EXTRACTED DATA Block Start

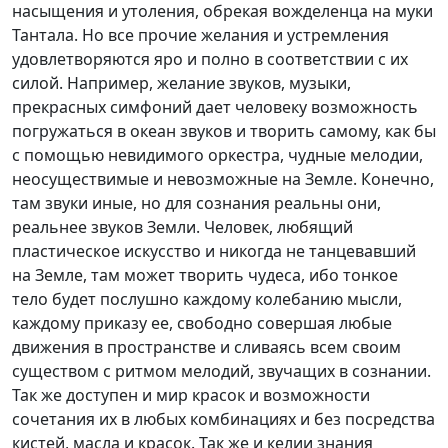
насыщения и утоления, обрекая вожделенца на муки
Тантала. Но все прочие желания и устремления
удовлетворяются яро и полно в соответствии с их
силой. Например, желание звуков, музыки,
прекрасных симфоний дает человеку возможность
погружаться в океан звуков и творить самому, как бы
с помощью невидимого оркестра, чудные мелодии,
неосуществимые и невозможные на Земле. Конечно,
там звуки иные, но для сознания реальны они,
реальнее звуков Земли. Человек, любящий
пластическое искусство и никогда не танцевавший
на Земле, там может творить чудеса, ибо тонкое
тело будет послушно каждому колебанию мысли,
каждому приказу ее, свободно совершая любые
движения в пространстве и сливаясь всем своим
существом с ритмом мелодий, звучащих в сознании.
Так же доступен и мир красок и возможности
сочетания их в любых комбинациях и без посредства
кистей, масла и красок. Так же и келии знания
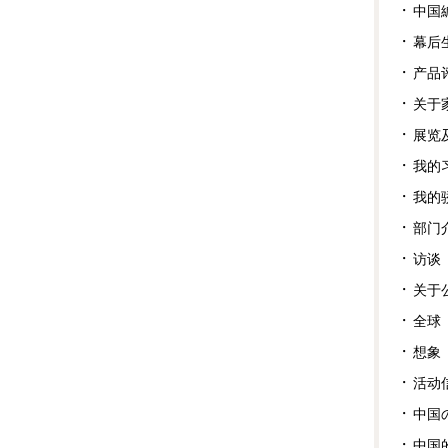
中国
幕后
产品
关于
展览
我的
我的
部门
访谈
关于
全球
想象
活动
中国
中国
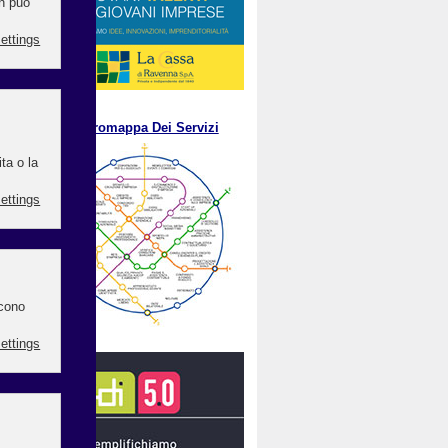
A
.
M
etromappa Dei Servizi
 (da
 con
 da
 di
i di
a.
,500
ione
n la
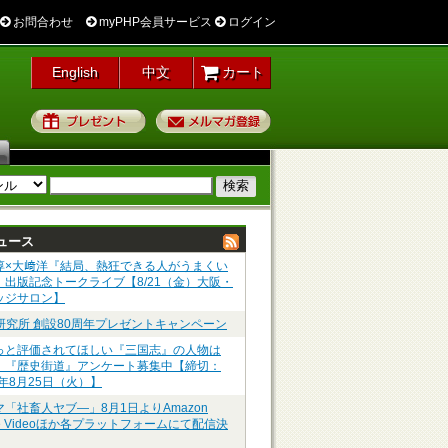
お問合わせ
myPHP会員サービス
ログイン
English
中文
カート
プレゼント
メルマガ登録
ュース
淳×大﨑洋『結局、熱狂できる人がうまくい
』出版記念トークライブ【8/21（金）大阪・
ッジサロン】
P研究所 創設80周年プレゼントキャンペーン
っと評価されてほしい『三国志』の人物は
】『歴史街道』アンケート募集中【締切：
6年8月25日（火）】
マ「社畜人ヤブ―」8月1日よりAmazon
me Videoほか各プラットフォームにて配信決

EXTRACTED DATA Block End
EXTRACTED DATA Block Start

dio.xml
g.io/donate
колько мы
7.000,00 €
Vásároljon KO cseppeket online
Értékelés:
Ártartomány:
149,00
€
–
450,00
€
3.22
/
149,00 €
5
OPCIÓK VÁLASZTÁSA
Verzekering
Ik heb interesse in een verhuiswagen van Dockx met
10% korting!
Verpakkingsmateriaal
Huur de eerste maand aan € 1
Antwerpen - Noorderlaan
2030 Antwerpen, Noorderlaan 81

EXTRACTED DATA Block End
EXTRACTED DATA Block Start

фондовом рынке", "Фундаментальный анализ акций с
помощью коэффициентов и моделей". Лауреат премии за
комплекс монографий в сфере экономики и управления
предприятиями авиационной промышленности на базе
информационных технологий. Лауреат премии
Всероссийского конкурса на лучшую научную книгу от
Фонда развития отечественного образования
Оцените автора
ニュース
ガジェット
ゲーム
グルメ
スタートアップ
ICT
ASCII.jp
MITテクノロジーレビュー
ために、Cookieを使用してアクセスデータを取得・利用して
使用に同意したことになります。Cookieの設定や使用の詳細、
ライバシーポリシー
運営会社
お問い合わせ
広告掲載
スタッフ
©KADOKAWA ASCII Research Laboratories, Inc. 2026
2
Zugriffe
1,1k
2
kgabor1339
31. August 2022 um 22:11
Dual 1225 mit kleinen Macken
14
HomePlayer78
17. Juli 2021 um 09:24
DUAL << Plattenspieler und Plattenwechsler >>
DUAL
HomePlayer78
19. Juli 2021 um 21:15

EXTRACTED DATA Block End

Every line above carrying the word "Земле" needs to be shown.

__SOLUTION__:
неосуществимые и невозможные на Земле. Конечно,
на Земле, там может творить чудеса, ибо тонкое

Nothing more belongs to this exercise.